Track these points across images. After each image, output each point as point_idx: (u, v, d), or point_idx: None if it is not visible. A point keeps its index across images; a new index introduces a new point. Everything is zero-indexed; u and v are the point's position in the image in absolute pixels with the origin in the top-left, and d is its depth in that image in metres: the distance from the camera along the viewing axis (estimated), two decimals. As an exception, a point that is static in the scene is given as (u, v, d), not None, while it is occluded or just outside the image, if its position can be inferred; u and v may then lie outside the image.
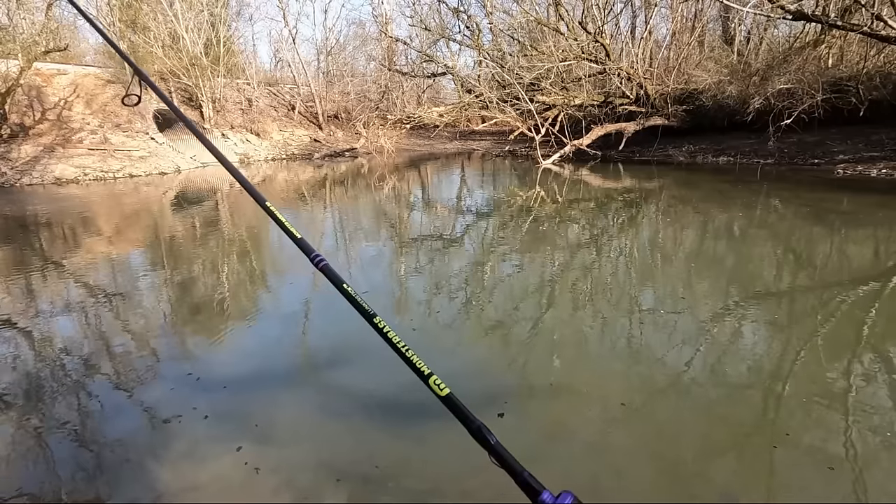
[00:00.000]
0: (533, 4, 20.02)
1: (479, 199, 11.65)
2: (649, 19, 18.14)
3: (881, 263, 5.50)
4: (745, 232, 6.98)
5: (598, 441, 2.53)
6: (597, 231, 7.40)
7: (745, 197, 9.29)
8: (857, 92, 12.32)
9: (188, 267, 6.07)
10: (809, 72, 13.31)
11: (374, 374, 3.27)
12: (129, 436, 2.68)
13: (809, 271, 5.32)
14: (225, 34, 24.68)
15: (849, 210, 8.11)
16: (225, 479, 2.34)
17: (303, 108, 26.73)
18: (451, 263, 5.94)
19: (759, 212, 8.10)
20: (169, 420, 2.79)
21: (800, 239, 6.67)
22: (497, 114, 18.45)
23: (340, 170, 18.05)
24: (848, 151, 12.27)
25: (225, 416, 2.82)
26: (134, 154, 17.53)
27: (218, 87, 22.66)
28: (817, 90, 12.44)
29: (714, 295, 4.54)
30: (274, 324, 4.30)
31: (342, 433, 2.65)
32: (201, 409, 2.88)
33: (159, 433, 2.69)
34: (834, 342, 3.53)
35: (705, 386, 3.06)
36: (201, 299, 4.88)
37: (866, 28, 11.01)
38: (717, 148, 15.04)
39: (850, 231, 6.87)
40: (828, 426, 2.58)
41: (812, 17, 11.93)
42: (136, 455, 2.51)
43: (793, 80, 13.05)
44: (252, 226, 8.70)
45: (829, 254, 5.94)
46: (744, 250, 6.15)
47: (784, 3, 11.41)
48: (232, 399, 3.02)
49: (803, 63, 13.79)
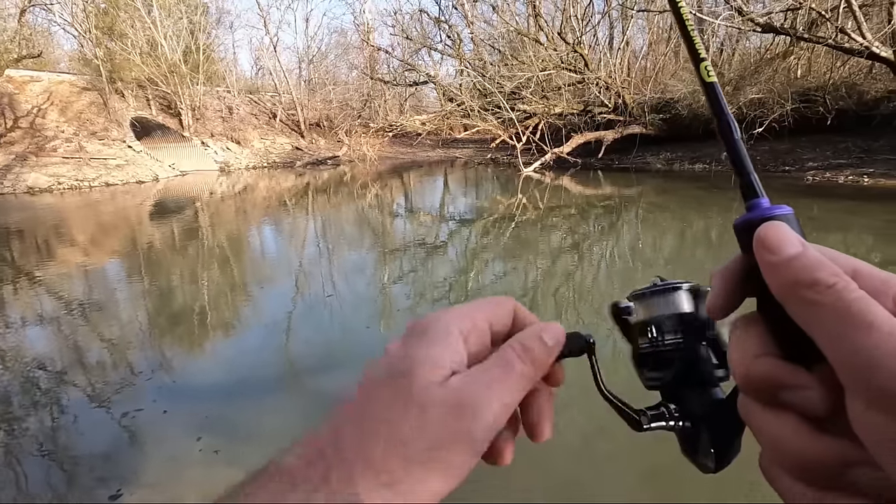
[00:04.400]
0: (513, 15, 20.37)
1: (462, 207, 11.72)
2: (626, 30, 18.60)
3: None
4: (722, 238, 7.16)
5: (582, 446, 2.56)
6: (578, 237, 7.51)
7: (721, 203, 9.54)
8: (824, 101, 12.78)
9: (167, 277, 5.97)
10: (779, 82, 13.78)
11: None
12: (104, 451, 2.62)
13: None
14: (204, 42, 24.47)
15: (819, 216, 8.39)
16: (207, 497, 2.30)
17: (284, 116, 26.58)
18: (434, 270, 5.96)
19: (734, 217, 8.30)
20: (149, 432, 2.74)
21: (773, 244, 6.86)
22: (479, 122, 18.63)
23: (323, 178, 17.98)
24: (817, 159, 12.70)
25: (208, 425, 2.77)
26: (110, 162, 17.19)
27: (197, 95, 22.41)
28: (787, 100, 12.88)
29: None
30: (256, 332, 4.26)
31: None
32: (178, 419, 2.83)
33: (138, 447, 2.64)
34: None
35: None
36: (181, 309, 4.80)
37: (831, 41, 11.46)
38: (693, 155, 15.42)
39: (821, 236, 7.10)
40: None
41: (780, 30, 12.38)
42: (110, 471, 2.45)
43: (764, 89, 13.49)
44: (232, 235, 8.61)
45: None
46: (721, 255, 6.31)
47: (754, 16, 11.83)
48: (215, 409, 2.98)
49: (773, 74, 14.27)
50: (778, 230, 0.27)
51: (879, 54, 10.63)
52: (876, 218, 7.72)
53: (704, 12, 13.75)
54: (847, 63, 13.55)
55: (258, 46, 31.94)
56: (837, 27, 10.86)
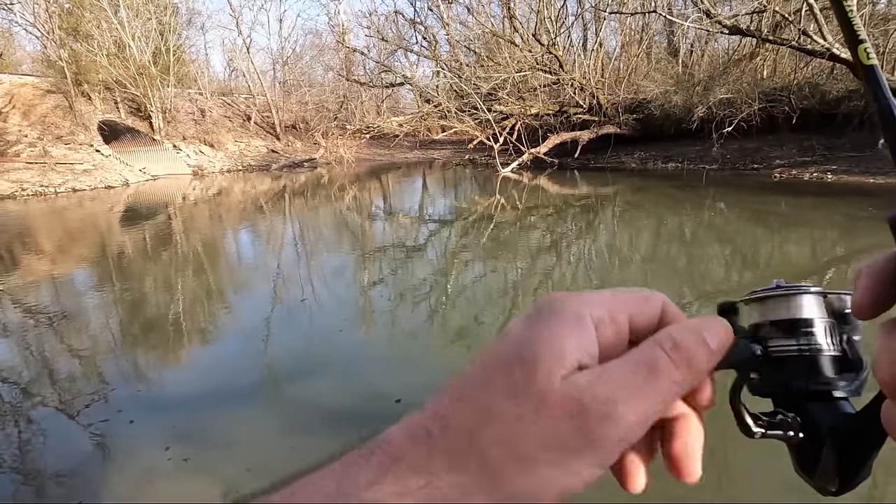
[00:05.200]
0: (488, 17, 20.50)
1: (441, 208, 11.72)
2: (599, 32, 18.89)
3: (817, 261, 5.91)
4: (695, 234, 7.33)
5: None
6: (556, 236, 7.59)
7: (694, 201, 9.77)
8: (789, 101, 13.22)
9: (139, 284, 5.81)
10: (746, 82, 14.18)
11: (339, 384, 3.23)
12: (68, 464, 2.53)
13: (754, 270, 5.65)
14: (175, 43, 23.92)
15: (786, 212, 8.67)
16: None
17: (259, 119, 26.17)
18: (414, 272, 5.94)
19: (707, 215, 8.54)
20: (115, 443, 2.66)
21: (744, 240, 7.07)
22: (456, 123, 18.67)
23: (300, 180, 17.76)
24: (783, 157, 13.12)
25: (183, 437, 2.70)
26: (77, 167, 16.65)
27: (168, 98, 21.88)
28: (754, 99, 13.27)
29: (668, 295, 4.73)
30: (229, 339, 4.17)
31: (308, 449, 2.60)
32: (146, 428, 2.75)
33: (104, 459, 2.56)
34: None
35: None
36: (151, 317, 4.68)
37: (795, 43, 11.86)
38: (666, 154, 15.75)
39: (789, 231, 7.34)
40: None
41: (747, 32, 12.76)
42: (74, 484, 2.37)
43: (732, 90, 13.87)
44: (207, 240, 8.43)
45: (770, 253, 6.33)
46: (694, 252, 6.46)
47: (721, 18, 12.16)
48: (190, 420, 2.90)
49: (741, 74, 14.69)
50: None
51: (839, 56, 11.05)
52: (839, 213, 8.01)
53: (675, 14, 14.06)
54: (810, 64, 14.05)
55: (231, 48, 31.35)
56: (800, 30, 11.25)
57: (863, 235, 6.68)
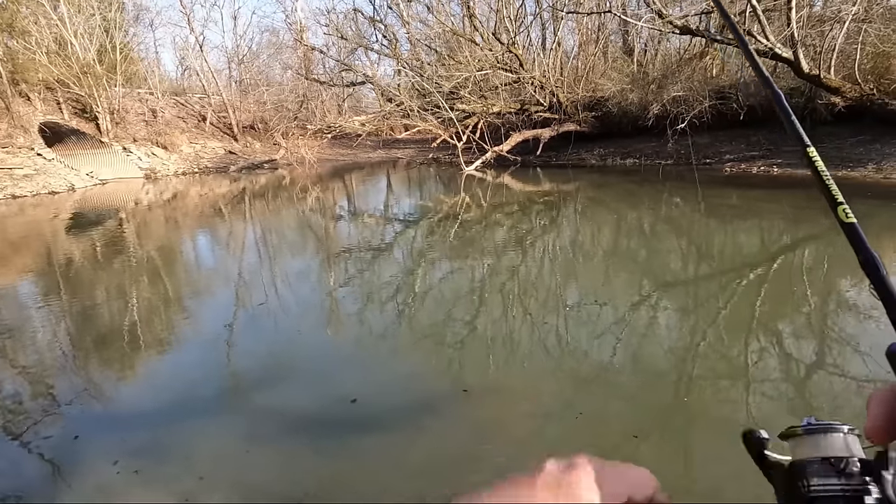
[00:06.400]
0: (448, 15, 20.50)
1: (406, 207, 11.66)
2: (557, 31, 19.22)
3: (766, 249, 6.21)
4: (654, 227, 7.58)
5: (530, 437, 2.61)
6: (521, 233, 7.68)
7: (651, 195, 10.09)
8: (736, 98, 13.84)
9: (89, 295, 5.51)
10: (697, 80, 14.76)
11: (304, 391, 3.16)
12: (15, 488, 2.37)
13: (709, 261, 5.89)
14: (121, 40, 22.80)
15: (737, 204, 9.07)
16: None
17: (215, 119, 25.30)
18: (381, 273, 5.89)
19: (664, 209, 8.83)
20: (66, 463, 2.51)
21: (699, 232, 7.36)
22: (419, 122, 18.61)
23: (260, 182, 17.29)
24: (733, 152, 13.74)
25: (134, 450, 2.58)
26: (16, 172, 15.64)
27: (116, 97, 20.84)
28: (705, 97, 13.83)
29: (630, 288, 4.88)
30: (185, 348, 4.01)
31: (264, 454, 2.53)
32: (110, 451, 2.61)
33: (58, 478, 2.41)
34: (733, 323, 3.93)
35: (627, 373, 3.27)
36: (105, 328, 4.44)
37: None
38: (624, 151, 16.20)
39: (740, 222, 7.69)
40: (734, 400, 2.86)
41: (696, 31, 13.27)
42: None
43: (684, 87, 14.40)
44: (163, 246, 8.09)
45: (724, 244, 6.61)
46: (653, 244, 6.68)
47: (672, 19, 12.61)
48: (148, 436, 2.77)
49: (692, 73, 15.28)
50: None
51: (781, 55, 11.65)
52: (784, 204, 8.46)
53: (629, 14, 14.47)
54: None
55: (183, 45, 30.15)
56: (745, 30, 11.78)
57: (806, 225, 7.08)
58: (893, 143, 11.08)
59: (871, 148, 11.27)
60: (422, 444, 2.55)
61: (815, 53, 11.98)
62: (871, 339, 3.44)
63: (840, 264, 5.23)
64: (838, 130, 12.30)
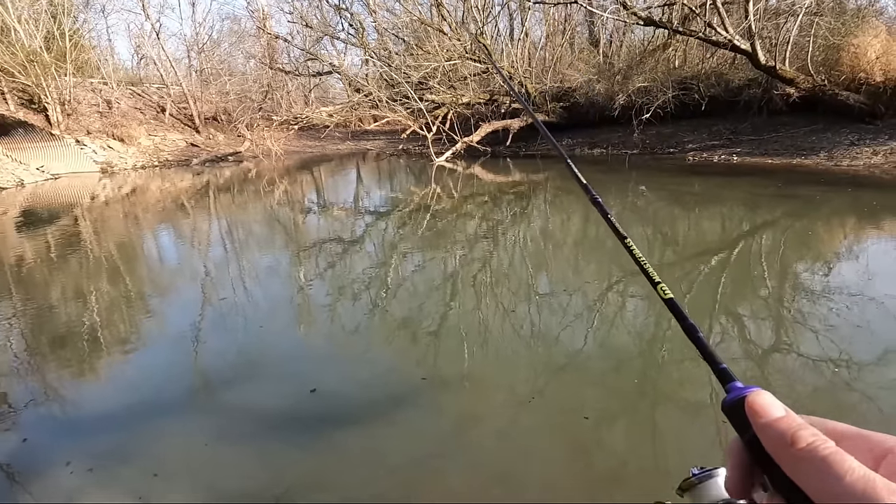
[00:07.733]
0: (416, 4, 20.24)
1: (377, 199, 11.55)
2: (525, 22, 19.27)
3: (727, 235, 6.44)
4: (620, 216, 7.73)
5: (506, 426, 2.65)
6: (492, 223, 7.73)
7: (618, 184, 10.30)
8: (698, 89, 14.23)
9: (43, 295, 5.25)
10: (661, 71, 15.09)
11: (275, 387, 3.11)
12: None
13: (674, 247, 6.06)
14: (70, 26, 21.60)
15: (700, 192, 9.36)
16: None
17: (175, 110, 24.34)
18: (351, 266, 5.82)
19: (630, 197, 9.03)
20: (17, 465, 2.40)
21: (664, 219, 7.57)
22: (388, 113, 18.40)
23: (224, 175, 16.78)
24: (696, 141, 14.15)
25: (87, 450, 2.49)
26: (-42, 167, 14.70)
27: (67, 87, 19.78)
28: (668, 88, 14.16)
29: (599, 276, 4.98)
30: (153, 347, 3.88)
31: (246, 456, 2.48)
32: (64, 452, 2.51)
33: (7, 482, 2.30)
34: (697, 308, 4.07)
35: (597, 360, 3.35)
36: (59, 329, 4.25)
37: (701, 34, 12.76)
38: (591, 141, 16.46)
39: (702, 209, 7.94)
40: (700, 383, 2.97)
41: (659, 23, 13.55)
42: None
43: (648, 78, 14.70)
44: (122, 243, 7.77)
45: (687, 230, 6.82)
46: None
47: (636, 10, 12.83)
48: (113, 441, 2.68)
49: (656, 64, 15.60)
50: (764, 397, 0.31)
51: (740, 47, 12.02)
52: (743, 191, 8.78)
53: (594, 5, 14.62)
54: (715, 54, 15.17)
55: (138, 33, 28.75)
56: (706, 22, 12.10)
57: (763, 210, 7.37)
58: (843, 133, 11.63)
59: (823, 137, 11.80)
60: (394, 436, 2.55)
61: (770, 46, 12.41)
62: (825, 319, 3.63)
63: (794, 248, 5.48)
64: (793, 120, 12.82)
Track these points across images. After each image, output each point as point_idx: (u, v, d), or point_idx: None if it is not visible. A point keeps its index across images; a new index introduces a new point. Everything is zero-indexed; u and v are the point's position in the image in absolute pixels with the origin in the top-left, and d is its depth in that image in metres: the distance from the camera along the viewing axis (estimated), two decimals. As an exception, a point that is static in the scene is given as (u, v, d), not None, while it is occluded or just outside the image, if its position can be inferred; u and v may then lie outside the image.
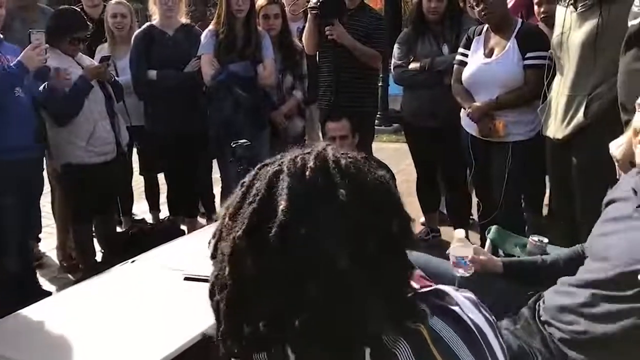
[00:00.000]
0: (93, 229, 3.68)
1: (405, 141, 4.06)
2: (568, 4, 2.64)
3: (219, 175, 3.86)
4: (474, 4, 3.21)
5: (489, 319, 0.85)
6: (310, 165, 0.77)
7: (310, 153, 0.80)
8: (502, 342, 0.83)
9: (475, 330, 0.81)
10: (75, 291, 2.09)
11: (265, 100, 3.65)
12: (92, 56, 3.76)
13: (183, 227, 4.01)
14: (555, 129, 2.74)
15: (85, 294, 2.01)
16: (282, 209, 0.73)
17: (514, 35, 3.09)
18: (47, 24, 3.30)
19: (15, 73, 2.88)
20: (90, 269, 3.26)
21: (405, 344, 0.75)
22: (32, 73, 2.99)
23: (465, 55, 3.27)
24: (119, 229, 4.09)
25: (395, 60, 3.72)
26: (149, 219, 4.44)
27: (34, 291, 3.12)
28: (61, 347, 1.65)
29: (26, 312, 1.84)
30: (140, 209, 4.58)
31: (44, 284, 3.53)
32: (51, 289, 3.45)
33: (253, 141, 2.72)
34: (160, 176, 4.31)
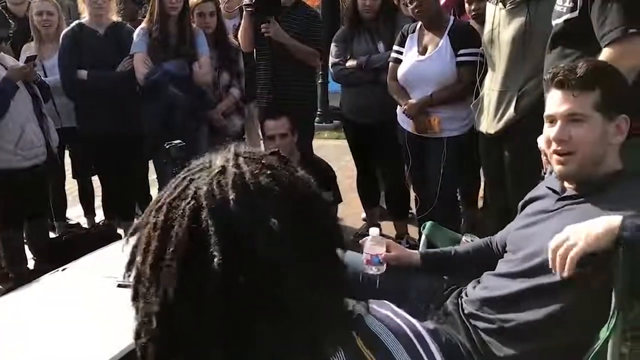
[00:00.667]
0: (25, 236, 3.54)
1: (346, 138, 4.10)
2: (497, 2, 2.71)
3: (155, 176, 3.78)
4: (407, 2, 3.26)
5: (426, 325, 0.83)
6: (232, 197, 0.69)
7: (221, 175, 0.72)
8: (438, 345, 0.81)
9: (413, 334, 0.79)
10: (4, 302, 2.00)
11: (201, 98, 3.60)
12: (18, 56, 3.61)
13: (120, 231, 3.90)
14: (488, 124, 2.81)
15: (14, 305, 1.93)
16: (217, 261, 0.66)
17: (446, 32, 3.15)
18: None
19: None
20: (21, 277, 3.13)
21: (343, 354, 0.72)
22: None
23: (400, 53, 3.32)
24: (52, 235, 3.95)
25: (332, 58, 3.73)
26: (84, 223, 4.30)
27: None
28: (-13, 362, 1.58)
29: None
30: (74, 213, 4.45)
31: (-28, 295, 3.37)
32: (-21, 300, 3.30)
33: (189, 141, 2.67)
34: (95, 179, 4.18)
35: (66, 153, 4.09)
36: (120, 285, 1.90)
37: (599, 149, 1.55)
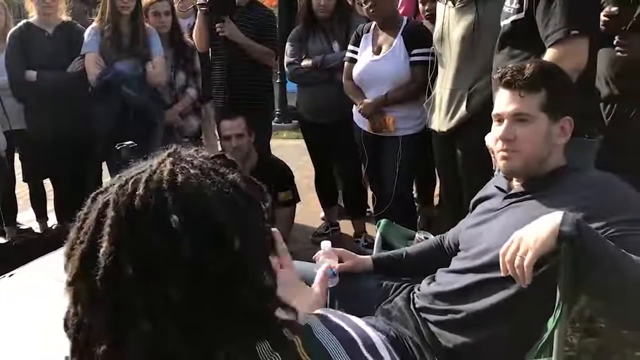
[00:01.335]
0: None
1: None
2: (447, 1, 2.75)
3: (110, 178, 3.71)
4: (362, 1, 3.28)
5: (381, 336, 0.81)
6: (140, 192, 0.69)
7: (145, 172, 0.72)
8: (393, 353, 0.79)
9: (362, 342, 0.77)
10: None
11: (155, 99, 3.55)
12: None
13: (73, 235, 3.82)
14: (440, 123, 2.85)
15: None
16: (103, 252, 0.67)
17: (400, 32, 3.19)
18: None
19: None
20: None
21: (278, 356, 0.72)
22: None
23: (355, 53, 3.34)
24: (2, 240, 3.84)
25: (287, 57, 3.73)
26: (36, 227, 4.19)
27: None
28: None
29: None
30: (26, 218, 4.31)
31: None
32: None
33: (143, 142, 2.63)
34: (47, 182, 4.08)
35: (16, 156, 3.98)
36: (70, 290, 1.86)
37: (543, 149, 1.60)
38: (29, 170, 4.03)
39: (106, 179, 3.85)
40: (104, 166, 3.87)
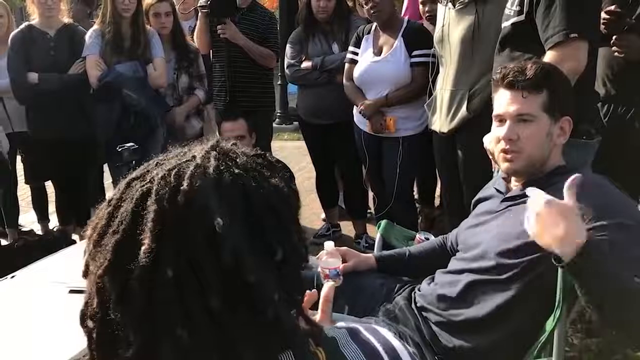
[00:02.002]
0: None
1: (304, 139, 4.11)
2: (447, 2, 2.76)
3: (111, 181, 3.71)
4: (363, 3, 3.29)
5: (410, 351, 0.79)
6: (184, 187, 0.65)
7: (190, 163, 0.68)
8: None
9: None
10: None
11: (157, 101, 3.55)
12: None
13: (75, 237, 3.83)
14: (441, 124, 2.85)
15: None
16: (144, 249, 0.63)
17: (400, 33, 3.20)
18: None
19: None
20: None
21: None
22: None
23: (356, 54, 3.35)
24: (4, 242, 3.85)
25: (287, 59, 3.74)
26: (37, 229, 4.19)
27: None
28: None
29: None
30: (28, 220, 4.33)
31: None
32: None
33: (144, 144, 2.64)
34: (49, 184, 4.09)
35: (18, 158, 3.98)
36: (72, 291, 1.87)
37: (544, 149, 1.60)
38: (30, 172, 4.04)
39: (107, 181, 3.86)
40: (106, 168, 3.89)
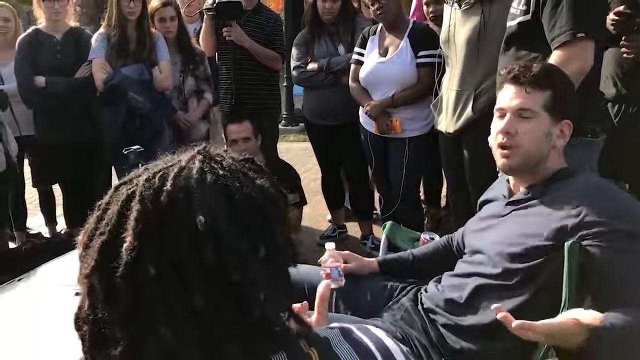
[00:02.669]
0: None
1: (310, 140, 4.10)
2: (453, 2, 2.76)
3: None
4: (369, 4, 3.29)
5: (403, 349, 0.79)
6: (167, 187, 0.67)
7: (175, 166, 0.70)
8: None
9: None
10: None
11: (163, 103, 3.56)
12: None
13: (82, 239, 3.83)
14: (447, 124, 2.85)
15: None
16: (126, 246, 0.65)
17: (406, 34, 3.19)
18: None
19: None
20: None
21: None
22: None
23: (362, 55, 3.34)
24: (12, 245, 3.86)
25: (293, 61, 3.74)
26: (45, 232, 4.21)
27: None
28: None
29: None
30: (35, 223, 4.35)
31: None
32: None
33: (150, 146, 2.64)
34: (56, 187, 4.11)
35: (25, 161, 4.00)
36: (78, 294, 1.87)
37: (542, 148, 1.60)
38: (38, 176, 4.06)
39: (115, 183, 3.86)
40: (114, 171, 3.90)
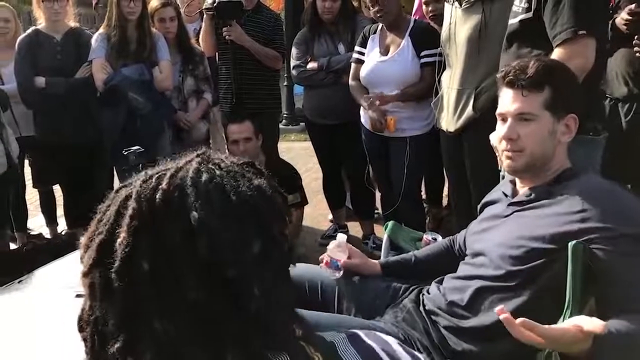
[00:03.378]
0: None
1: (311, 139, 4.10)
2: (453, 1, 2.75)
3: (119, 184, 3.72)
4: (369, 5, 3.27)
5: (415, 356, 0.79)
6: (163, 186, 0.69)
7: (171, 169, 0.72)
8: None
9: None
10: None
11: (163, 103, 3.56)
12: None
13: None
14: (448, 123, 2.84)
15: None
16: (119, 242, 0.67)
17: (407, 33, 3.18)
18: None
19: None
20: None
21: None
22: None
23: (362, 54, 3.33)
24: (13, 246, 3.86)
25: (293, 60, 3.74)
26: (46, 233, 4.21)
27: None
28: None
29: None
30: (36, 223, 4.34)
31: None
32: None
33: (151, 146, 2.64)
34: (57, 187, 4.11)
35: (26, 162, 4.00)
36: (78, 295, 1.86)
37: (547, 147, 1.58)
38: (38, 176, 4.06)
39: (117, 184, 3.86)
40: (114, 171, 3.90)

^^^^^^^^

Give back exactly the lines from the first line of the data through the line with "12: (129, 436, 2.68)", pictures excluded.

Track these points across images. After each image, output each point as point_idx: (u, v, d), or point_idx: None if it is not visible. A point keeps its index across images; a new index introduces a new point. Everything is zero-indexed; u and v are the point's position in the image in absolute pixels with the origin in the top-left, and d is its depth in that image in metres: the distance from the camera along the viewing axis (estimated), two decimals. As an exception, a point that is static in the scene is given as (u, v, d), not None, while it is occluded or just outside the image, if its position can be inferred; u and v may then lie outside the image.
[00:00.000]
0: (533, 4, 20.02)
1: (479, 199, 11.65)
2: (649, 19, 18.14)
3: (881, 263, 5.50)
4: (745, 232, 6.98)
5: (598, 441, 2.53)
6: (597, 231, 7.40)
7: (745, 197, 9.29)
8: (857, 92, 12.32)
9: (188, 267, 6.07)
10: (809, 72, 13.31)
11: (374, 374, 3.27)
12: (129, 436, 2.68)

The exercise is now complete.